Там, впереди, смутная теперь у всех и мало влекущая будущность, будничность заскорузлая тараканьих бегов и пролонгированного безмыслия, а ему доживать пережитое, проигрывать, ворошить окончательно уже проигранное, где все больно отныне прощанием, несбывшимся больно; там теперь не его — дочкино все. Неизвестное, страшащее постоянно, так боязно за нее, что сердце щемит; но и с надеждою за нее тоже, будет жить она и видеть это все, несказанное, ожиданьями, как счастьем, пронзенное, о сути каких даже и не спросить, не знаешь, чего ждешь и как спросить, у кого… Без тебя будет, после тебя, и одно, может, печальнее всего — что не увидишь уже нежных радостей ее, какие случаются, от детской непонятной, беспричинной вроде тоски не избавишь, скорбь не отведешь…
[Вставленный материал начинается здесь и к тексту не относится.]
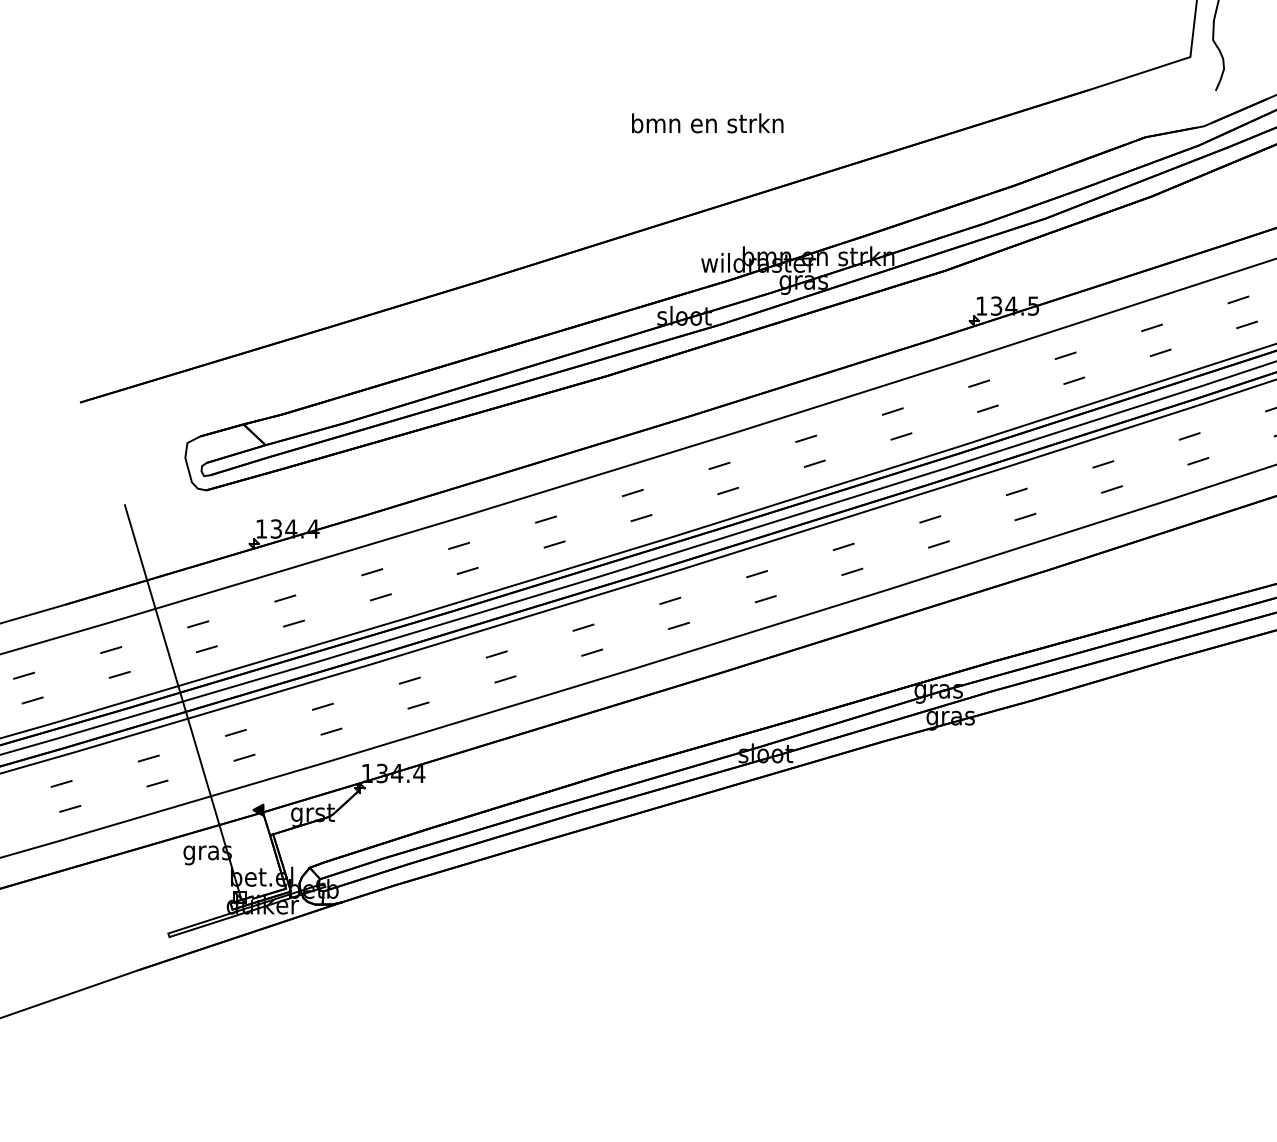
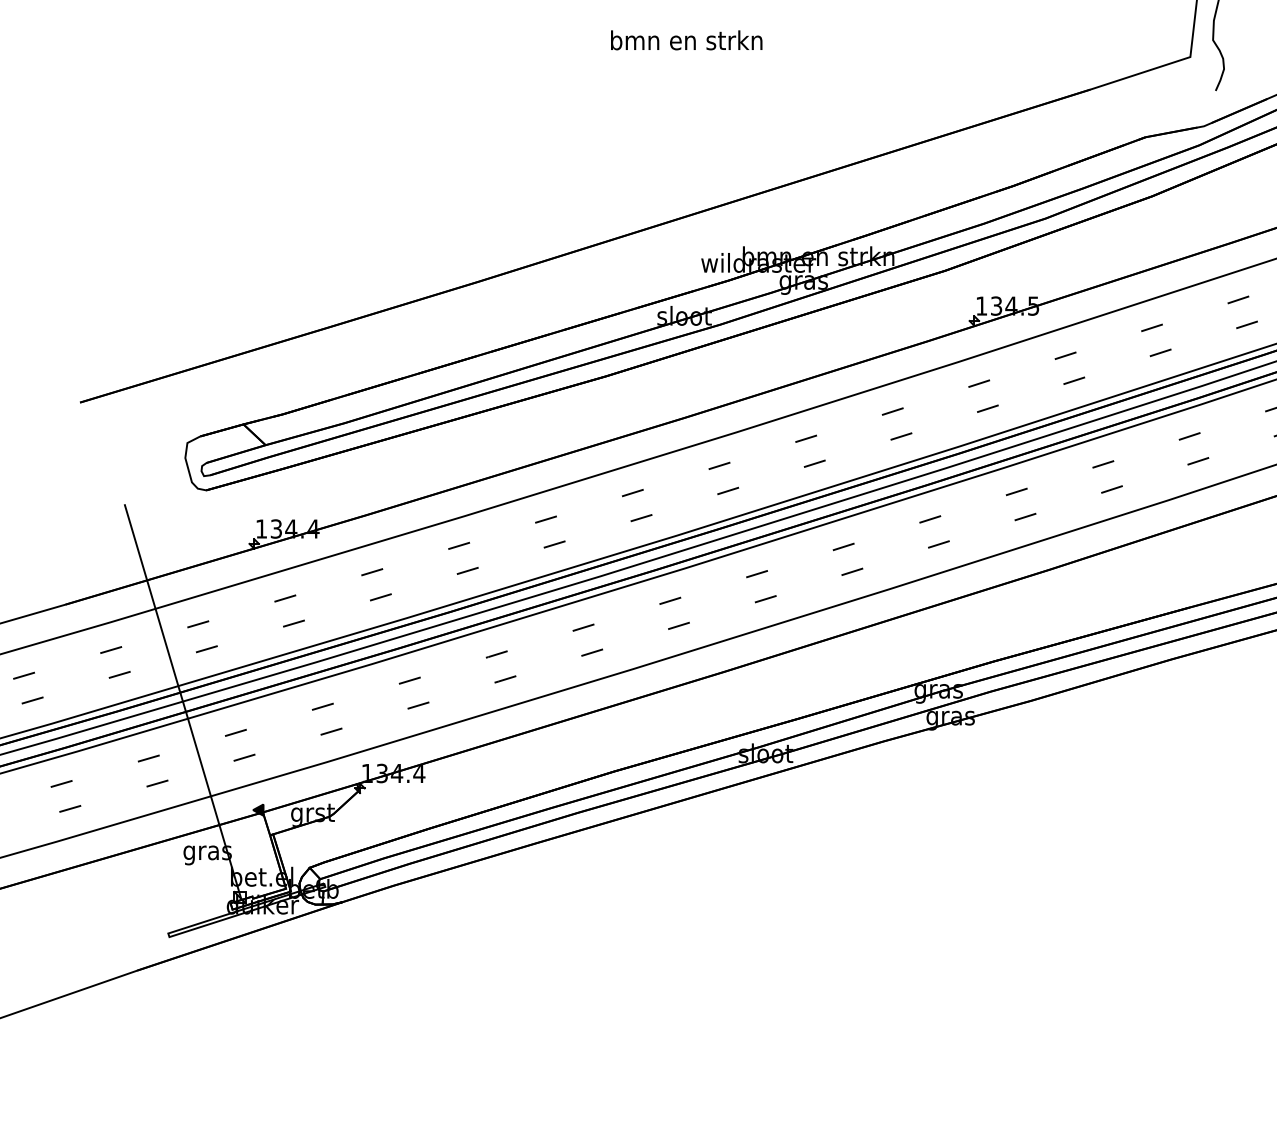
text at (707, 123) position: (707, 123) -> (686, 40)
И так теперь доживать, с сердцем, раз и навсегда с места сдвинутым плачем ее… детский плач стал слышать. Везде, где раньше мимо ушей пропускал, особого на него не обращал внимания, всегда теперь, на улице ли, за квартирными ревнивыми переборками-стенами, в сволочном этом взрослом мире недочувствия, нехватки души. Со стыдом жить: в какой уж раз с горячим вспоминаешь стыдом, как злился на нее, когда однажды ночью вдруг проснулась она и разгулялась, разговорилась вовсю на своем нежном, непонятном языке, в кроватке рядом с твоим ложем брачным, ни в какую не желая, не соглашаясь уснуть, дать покой тебе, намотавшемуся где-то там, в посторонней и по сравнению с этим пустячной же, ничего-то не значащей дневной суете… И это самый твой настоящий, искренний стыд был из всего стыдного, что пришлось пережить, самый сладкий в истинности раскаянья своего и больной теперь: ты злился, а она улыбалась тебе в темноте, глазенками блестя, радуясь, что ты с нею и что ты — ее, и больше ничей на свете…
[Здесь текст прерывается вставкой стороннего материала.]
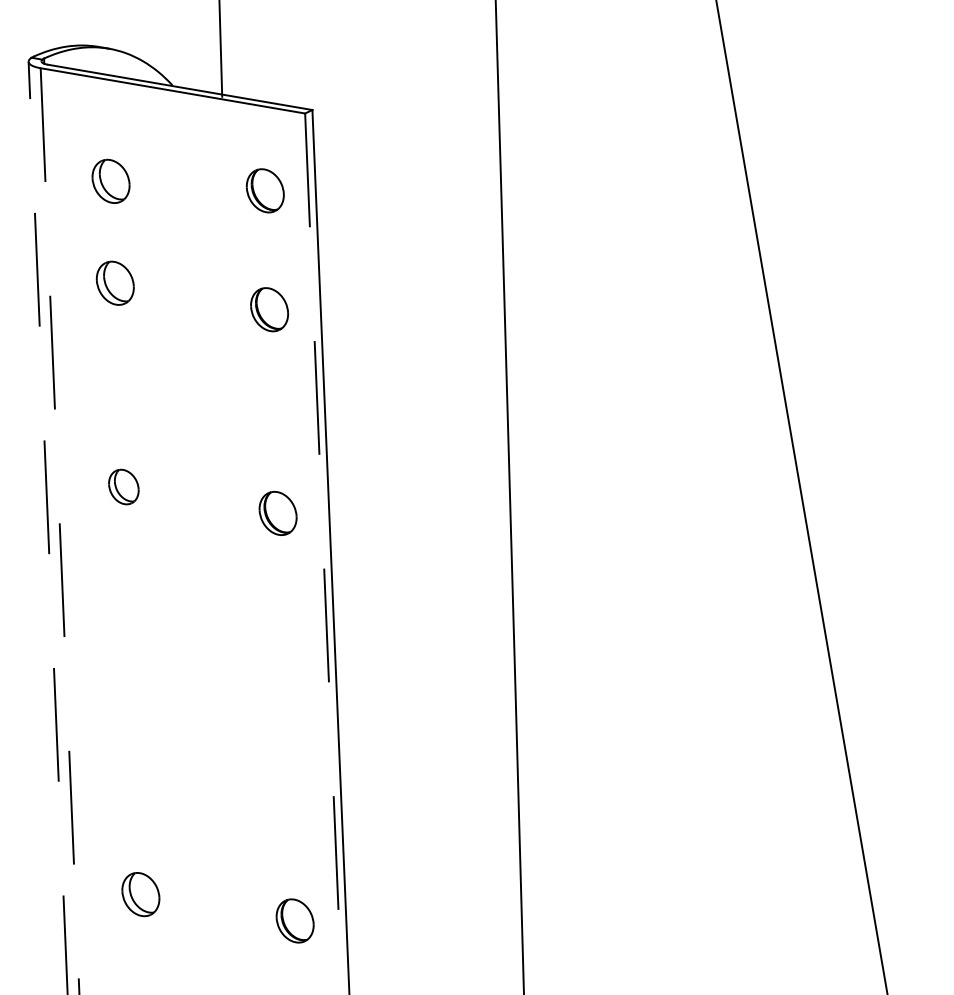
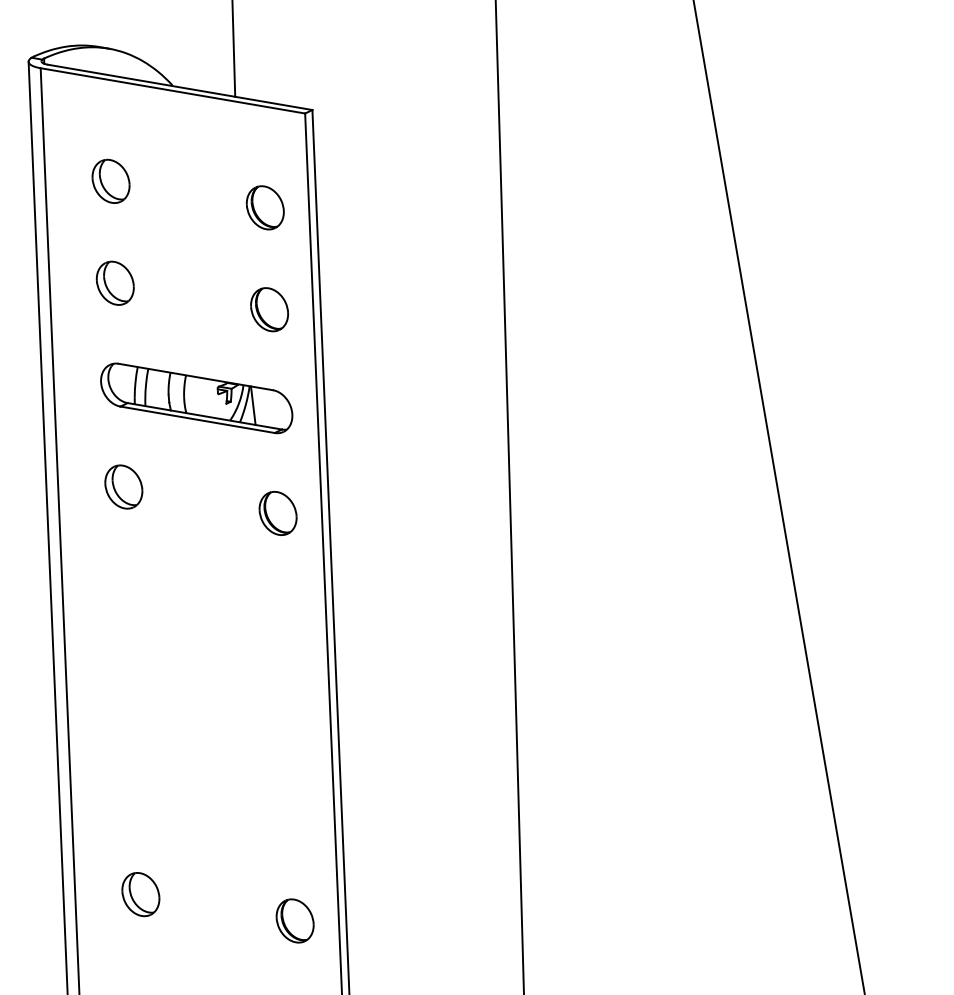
line at (220, 49) position: (220, 49) -> (233, 49)
part at (264, 190) position: (264, 190) -> (264, 207)
part at (196, 398): none -> present
part at (123, 486) size: 32x38 px -> 40x46 px
line at (801, 496) position: (801, 496) -> (778, 496)
line at (48, 528): dashed -> solid
line at (60, 531): dashed -> solid
line at (323, 554): dashed -> solid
И никто не объяснит тебе, как бы ни старался, зачем в этот мир приходят они; не понимает; понимать не хочет затемненная душа, не принимает: ангелы на земле — зачем?! Исковеркает ведь, стопчет, до человеческого низведет совершенствования, это в лучшем случае, а то и вовсе в скотское опустит, на темное дно… и зачем мне то, человеческое, что достигается через них и ценою ангельского в них? Высшей ценою за частности совсем уж сомнительного совершенствования — ну не дико?!
Или высшее, лучшее здесь, вся красота земная только и творится тут страха ради потерять ее, в самой неизбежности, неотвратимости потери этой? Страшно думать так.
Но что обещано было там, в конце аллеи, просветом тем далеким — какое разрешение, чего? И почему заплакала она при прощании, ведь не ты ж обидел, не лаской же тоскливой своей… не мог ты вроде быть тому виной. Про вину свою тебе теперь молчать даже с собой, с нею более чем понятно все. Но неужто знают они, неужели дано им уже знать о тайне страдания здесь — неполной, несбывшейся любви?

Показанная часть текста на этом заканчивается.